Als Musiker war ich viel in der Welt unterwegs, immer auch auf der Suche nach interessanten Tönen und Klängen. Dabei habe ich eine merkwürdige Plattensammlung angehäuft, eine Menge Sprach‑, Werbe- und genrefreien Platten. Man muss sich klar machen, welchen Verlust wir mit dem Verschwinden der Vinyl-Kultur hinnehmen. Bei Bildern ist das anders, jedes Bild gehört – pathetisch gesprochen – irgendwie zum Weltkulturerbe. Aber Klänge sind einfach weg.
Als Vinylkünstler trete ich unter dem Namen „djkl & The Temporary Soundmuseum“ auf, zum Beispiel in der Wiener Kunsthalle. Für einen Abend zum Thema „Politik & Militär“ habe ich eine amerikanische Schallplatte aus dem Jahr 1959 rausgesucht: Was tun, wenn die Bombe fällt? Auf diesem Dokument erzählt jemand, was passiert, wenn eine Atombombe explodiert. Wie da über das Sterben von hunderttausenden Menschen gesprochen wird, das wäre im Fernsehen nicht möglich. Als Zuhörer kriegt man eine Gänsehaut, auch diesem Klang kann man sich emotional nicht entziehen.
Wien ist gut zu mir. Ich habe hier eine Art öffentliches Wohnzimmer gefunden, wo ich viel Zeit verbringe – das phil in der Gumpendorferstraße. Da bin ich von Büchern und Platten umgeben und fühle mich wohl. Ursprünglich bin ich als artist-in-residence ins Museumsquartier gekommen. Seither treffe ich mit meiner Arbeit als Klangkünstler hier auf eine Offenheit, die in München kaum vorstellbar ist. Über die „Jeunesse“ biete ich an Schulen workshops an, die Jugendlichen ein Gefühl für ihre Ohren vermitteln sollen. Da entstehen Hörspiele wie „Das klingende Klassenzimmer“. In München wäre das undenkbar, es gibt dort keine solche Organisation.

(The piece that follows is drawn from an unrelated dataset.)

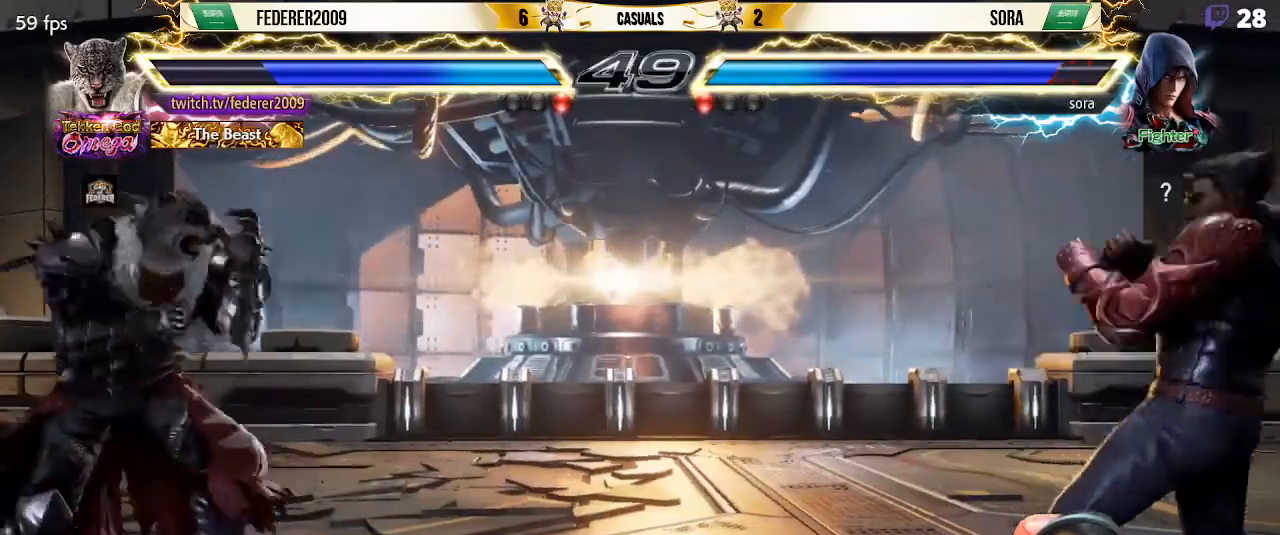
{"buttons": ["SQUARE"], "left_stick": "center", "events": [[100, "DPAD_RIGHT", "up"], [133, "DPAD_LEFT", "down"], [200, "DPAD_LEFT", "up"], [233, "DPAD_LEFT", "down"], [400, "DPAD_LEFT", "up"], [433, "DPAD_RIGHT", "down"], [500, "DPAD_RIGHT", "up"]]}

Aufgewachsen bin ich in einer funktionierenden Multikulti-Gesellschaft, in München-Ludwigsfeld. Dieser abgelegenste Stadtteil wurde als Pilotsiedlung für heimatlose Ausländer aus dem Osten angelegt. Ich bin halb Este, halb Lette, ein klassisches Flüchtlingskind. Wir spielten auf einem betonierten Rollschuhfeld, das einst Fundament einer Küche des KZ-Außenlager Dachau war. Jedes Kind war mindestens zweisprachig. Wir waren Mongolen, Kalmüken, Tschechen oder sonst was. Aber wir teilten ein Schicksal.